**THE TASK**. Answer with a number only: how many lines of the entries below contain the word "jullie"?
--- INPUT ---
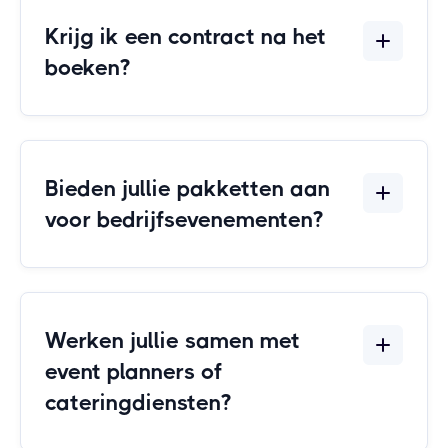
Krijg ik een contract na het
boeken?
Bieden jullie pakketten aan
voor bedrijfsevenementen?
Werken jullie samen met
event planners of
cateringdiensten?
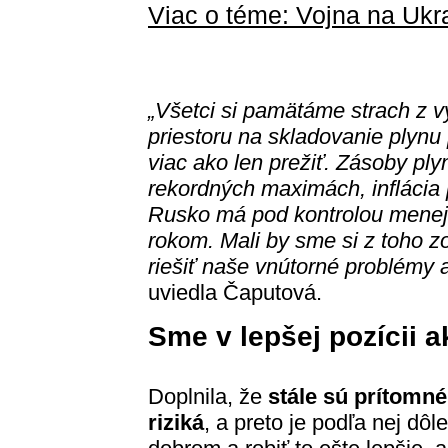
Viac o téme: Vojna na Ukr
„Všetci si pamätáme strach z 
priestoru na skladovanie plynu
viac ako len prežiť. Zásoby pl
rekordných maximách, inflácia 
Rusko má pod kontrolou menej 
rokom. Mali by sme si z toho 
riešiť naše vnútorné problémy
uviedla Čaputová.
Sme v lepšej pozícii 
Doplnila, že
stále sú prítomné
riziká
, a preto je podľa nej dôl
---
**RESULT FOR THIS TASK**. 2